President Bush said Sunday that Iraq has fooled the world for more than a decade about its banned weapons and the United Nations now faces "a moment of truth" in disarming Saddam Hussein.

"It is clear that not only is Saddam Hussein deceiving, it is clear he's not disarming. And so you'll see us over the next short period of time working with friends and allies and the United Nations to bring that body along," Bush told congressional Republicans at a policy conference.

He said the terrorist acts of Sept. 11 changed America and the world.

Before the attacks, Bush said, "We were confident that two oceans could protect us from harm. ... We are now a battle ground. We are vulnerable."

Bush said the U.S. public needs to understand that the country is expanding the fight against terrorism to Iraq and elsewhere.

Saddam "wants the world to think that hide-and-seek is a game that we should play. And it's over," Bush said.

The president spoke as chief U.N. weapons inspector Hans Blix said in Baghdad that he saw a beginning of Iraq's understanding that it must seriously observe U.N. demands for disarmament. U.N. nuclear chief Mohamed ElBaradei said he expected the Security Council to give the inspectors more time "as long as we are registering good progress."

Asked later about Blix's statement, White House spokesman Ari Fleischer noted that the president has said: "Given the fact that Saddam Hussein is not disarming, time is running out."

Blix and ElBaradei are to make their next report to the U.N. Security Council on Friday. That could be pivotal toward determining whether the United States should launch military action against Iraq.

In his speech, given while the inspectors held a televised news conference from Iraq, Bush said, "It's a moment of truth for the United Nations. The United Nations gets to decide shortly whether or not it is going to be relevant in terms of keeping the peace, whether or not its words mean anything.

"But one thing is certain, for the sake of peace and for the sake of security of the United States and our friends and allies, we will disarm Saddam Hussein if he will not disarm himself."

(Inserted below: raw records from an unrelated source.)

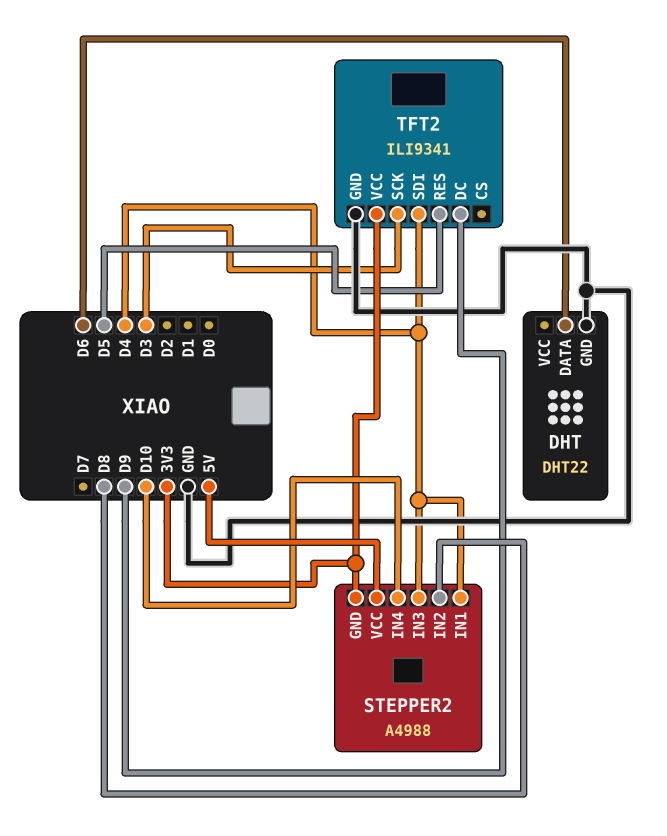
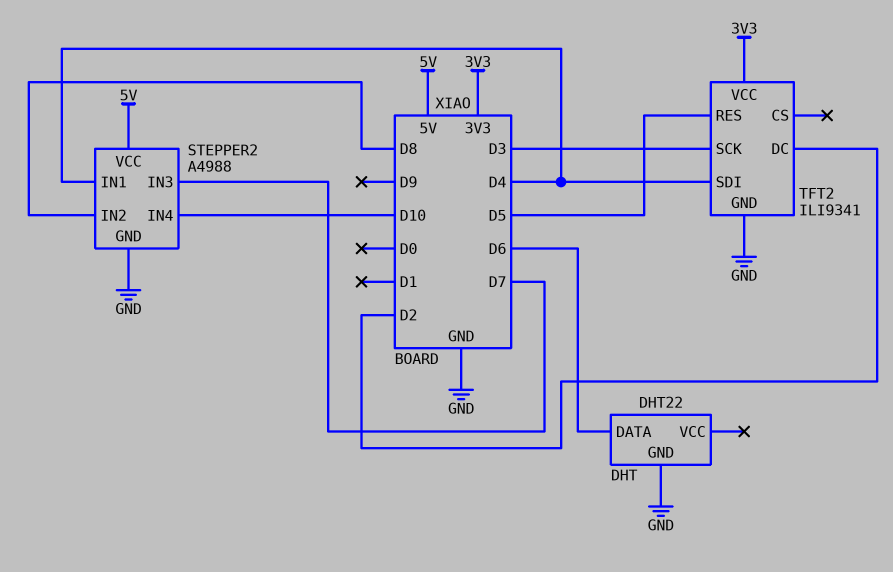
STEPPER2 pin GND: 3V3 -> GND
STEPPER2 pin IN3: D4 -> D7
TFT2 pin DC: D9 -> D2

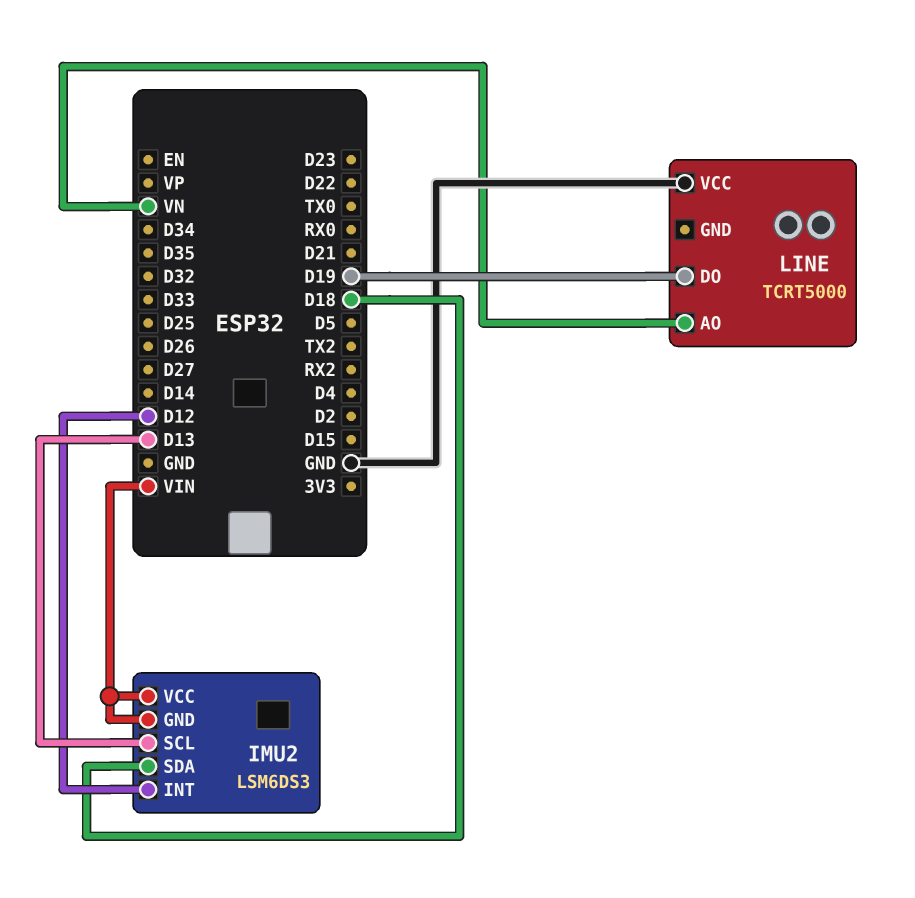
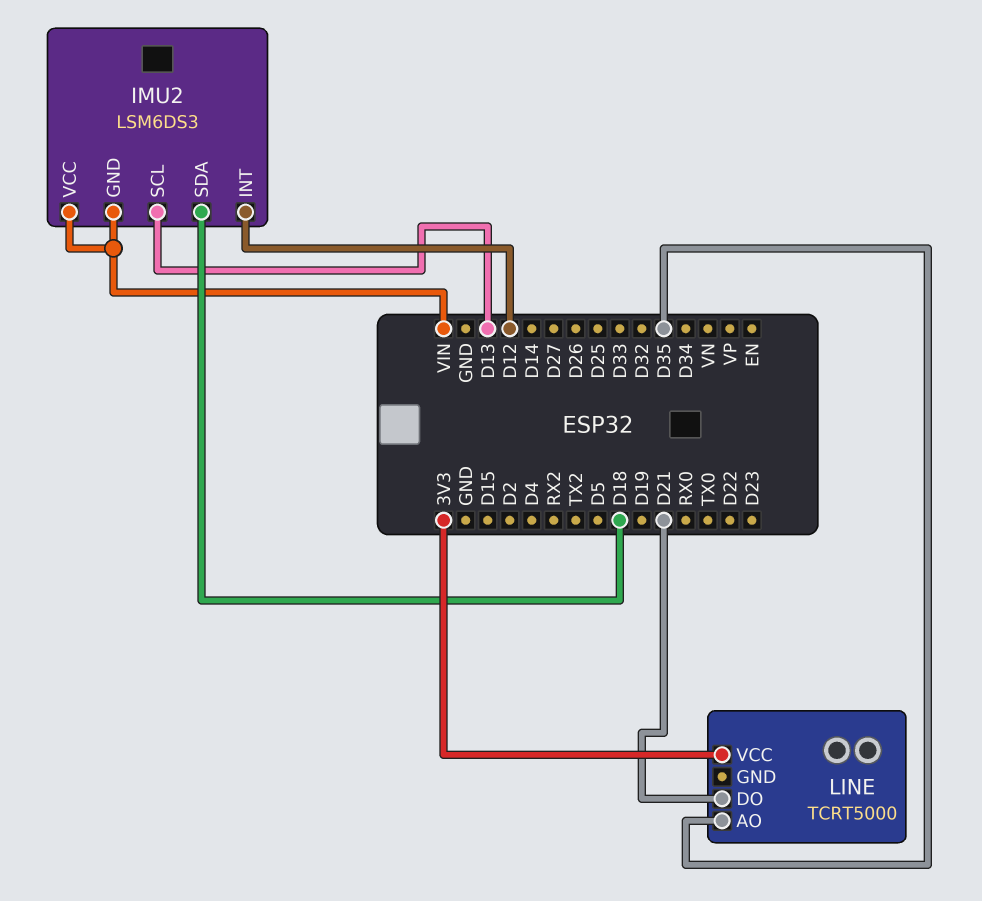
LINE pin AO: VN -> D35
LINE pin DO: D19 -> D21
LINE pin VCC: GND -> 3V3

Bush said "it is important for the country to realize that Saddam Hussein has fooled the world for 12 years, is used to fooling the world, is confident he can fool the world."

Earlier, Bush's national security adviser, Condoleezza Rice, dismissed movement toward compliance by Iraq as another attempt at "cheat and retreat."

"We have seen this game with Iraq many times before, throughout the '90s," she said on CBS's "Face the Nation."

Secretary of State Colin Powell said a reported French-German proposal to increase the number of weapons inspectors in Iraq in hopes of averting U.S. military action is "a diversion, not a solution" to disarming Saddam.

"The issue is not more inspectors. The issue is compliance on the part of Saddam Hussein," Powell said on NBC's "Meet the Press."

The plan would call for the deployment of thousands of U.N. soldiers, reconnaissance flights and a tripling of the number of weapons inspectors, according to the German magazine Der Spiegel.

But the top Democrat on the Senate Armed Services Committee, Michigan's Carl Levin, told "Fox News Sunday" that "it seems to me we ought to be welcoming efforts to forestall war, even if we disagree with those efforts after we read them. We should not treat the U.N. Security Council as some kind of a stumbling block."

Powell said there would be no need for such a plan if Saddam does what he is supposed to, such as revealing the whereabouts of allegedly unaccounted for anthrax and other deadly chemical and biological agents. That can be handled with a mere handful of inspectors, Powell said.

Also Sunday, Pope John Paul II ordered a special envoy sent to Iraq to emphasize his plea for peace and encourage Iraqi authorities to cooperate with the United Nations, the Vatican said.